--- Recorded data Enclosed Below ---

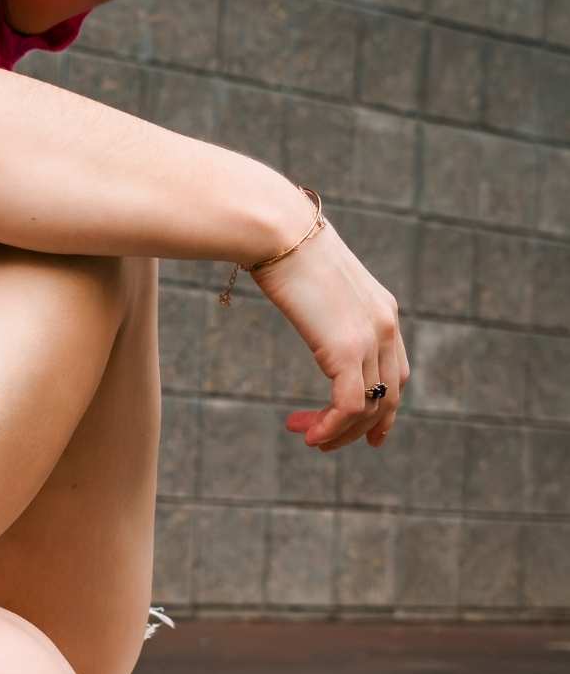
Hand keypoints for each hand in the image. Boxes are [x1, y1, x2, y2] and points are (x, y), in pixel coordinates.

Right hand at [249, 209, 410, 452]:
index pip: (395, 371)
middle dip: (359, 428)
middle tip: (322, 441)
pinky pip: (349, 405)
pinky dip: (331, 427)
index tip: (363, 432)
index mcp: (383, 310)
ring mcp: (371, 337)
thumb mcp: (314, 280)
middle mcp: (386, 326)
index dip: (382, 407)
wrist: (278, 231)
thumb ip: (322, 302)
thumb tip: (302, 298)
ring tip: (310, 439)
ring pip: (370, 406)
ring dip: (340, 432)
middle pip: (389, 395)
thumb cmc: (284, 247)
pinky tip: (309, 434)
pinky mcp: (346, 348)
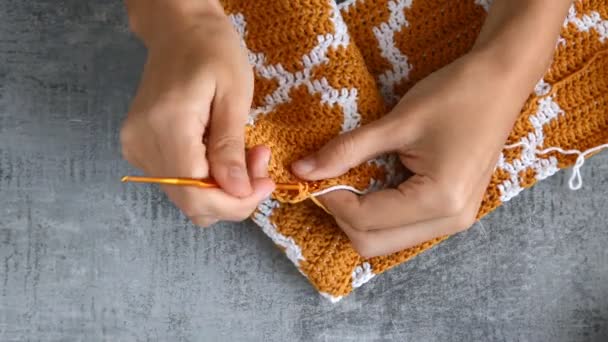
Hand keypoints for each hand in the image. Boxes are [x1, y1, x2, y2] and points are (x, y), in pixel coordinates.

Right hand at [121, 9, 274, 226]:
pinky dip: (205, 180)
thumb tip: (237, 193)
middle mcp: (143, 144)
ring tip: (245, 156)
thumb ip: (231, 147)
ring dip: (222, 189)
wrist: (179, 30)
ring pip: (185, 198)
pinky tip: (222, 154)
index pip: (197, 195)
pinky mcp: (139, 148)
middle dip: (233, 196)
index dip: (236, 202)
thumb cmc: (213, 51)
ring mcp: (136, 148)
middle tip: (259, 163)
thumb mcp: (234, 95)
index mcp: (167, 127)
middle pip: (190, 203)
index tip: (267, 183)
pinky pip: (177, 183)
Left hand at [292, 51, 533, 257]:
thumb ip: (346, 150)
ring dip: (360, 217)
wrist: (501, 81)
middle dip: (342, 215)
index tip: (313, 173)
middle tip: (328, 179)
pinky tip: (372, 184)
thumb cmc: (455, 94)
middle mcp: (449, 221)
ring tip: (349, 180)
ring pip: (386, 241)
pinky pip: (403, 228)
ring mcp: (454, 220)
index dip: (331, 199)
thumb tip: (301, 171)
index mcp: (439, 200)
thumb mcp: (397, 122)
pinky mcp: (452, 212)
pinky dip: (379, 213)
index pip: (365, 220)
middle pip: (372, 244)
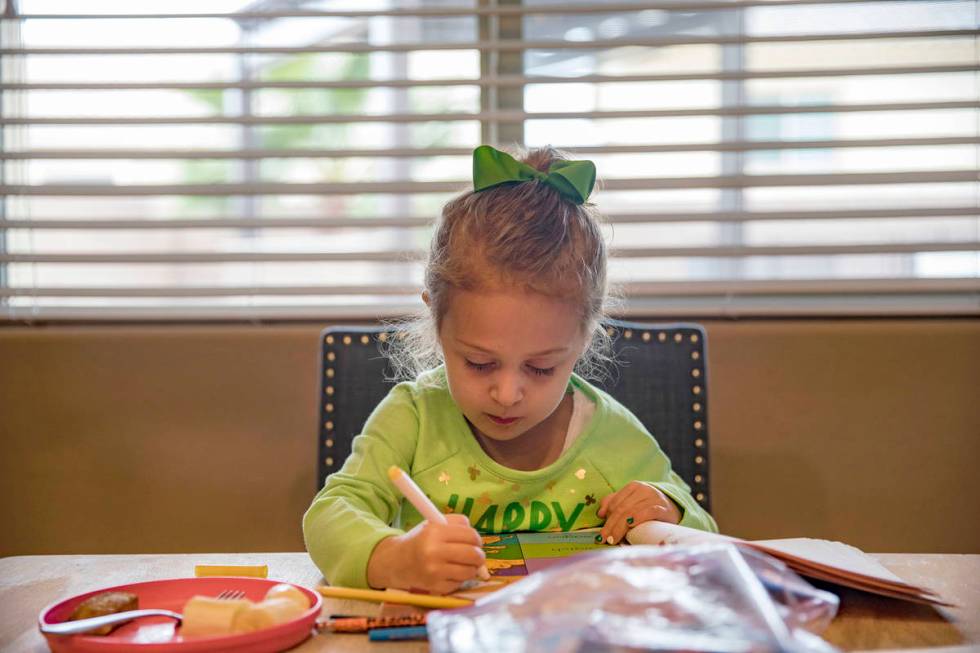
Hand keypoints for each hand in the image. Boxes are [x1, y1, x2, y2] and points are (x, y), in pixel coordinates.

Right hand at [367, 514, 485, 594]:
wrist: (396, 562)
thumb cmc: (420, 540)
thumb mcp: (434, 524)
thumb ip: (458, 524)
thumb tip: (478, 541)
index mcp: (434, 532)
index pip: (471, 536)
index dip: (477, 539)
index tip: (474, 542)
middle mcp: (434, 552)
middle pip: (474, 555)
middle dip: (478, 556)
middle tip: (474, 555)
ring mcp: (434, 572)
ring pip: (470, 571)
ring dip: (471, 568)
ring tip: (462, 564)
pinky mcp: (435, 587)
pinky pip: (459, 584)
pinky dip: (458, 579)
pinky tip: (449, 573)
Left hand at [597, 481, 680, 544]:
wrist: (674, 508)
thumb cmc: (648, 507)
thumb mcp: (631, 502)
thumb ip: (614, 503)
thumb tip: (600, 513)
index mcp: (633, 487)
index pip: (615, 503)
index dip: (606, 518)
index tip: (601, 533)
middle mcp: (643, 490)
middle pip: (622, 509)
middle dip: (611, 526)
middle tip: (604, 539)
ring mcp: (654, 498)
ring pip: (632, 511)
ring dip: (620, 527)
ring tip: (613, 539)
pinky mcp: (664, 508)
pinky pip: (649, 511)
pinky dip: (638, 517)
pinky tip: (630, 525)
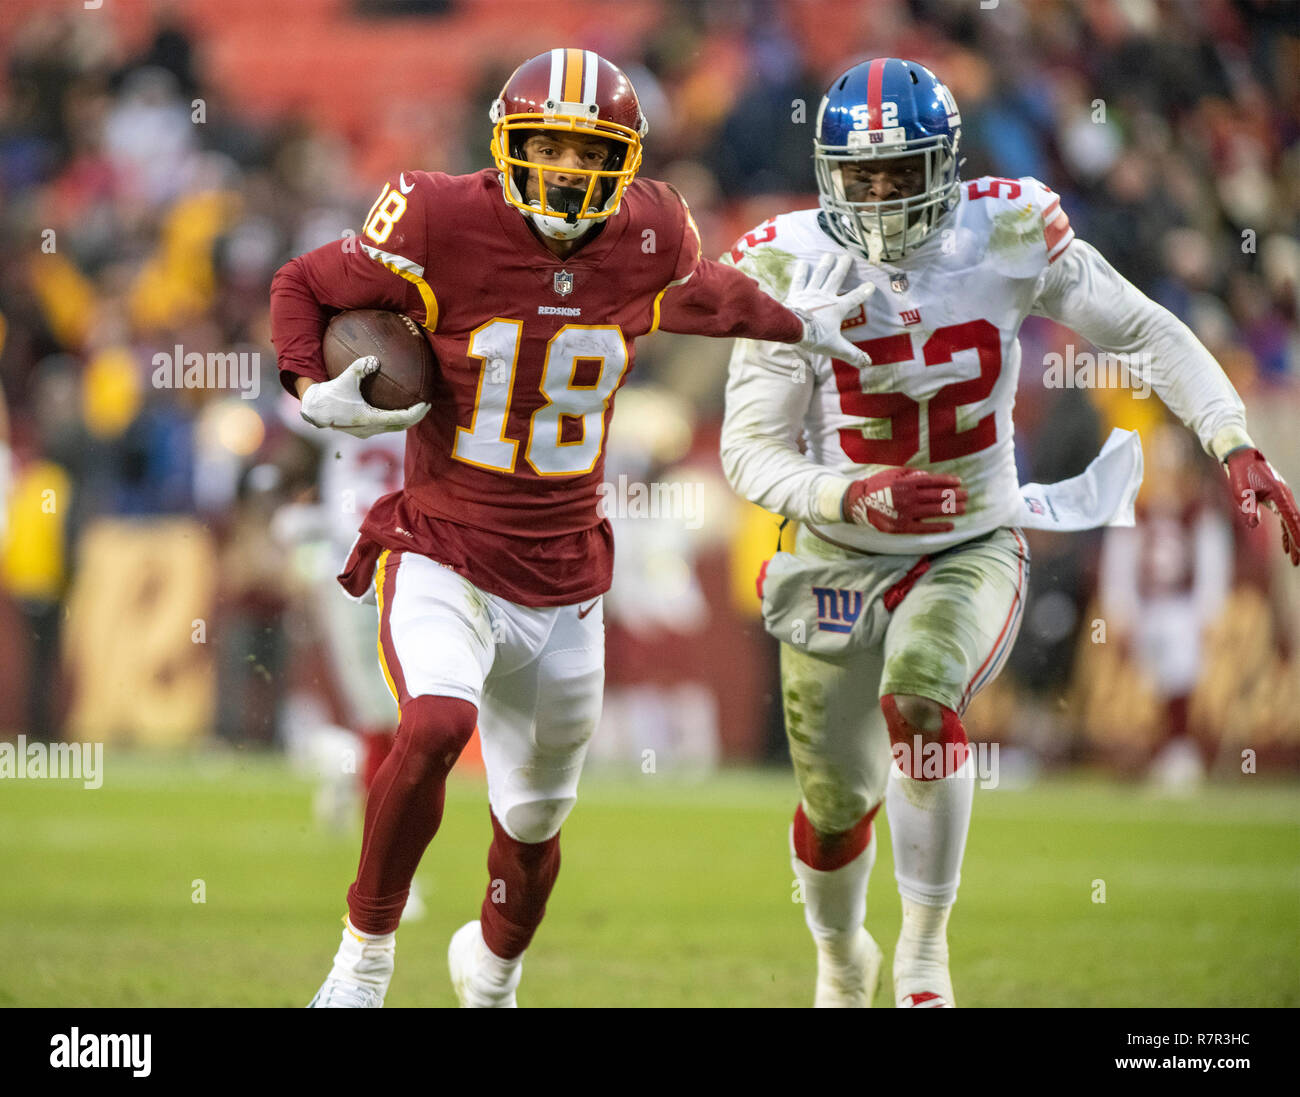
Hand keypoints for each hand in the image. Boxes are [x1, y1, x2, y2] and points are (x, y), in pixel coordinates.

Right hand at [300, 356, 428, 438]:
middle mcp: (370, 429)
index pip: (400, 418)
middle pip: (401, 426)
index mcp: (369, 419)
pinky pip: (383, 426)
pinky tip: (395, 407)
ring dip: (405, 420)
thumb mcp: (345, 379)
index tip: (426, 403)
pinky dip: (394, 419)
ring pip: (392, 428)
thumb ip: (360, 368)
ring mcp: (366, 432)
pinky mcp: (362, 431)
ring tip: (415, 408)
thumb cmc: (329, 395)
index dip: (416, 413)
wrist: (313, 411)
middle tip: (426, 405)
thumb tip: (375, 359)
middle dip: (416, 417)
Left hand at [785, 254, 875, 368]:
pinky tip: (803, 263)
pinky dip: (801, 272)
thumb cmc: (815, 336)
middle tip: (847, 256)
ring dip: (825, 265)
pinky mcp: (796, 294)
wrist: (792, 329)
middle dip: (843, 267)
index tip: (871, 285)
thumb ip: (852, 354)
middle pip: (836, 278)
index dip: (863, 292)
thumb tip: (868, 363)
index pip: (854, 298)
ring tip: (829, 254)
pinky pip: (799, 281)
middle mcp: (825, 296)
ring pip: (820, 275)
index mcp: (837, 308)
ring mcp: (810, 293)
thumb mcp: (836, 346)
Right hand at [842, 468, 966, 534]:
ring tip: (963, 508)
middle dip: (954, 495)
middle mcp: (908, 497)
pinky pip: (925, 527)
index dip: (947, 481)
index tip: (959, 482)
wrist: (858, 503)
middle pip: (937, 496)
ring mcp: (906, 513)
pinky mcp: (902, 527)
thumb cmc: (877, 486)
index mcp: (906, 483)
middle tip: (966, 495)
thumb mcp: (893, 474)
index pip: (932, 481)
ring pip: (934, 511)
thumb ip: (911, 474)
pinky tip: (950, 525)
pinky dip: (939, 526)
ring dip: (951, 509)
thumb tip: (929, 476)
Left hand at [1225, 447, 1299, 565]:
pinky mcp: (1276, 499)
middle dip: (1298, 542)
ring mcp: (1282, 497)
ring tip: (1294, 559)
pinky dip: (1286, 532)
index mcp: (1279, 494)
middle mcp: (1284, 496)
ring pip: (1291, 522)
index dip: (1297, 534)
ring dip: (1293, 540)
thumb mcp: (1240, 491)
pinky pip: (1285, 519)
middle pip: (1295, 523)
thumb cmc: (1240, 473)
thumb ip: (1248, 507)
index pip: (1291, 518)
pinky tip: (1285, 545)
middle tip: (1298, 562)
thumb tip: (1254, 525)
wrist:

--- End of Enclosed Recorded data ---

Above are the records; print exactly the lines from the line with "middle mcp: (143, 144)" to the line with "pinky pip: (177, 183)", including both, and nothing else.

* [Final answer]
middle mcp: (143, 144)
ring tip: (245, 156)
thumb ip: (231, 147)
ring dip: (222, 189)
wrist: (179, 30)
ring pip: (185, 198)
pinky tip: (222, 154)
index pip: (197, 195)
pinky mcp: (139, 148)
middle dip: (233, 196)
index dip: (236, 202)
thumb cmc: (213, 51)
ring mcp: (136, 148)
middle tip: (259, 163)
thumb mcp: (234, 95)
index mcp: (167, 127)
middle pip: (190, 203)
index tip: (267, 183)
pinky pip: (177, 183)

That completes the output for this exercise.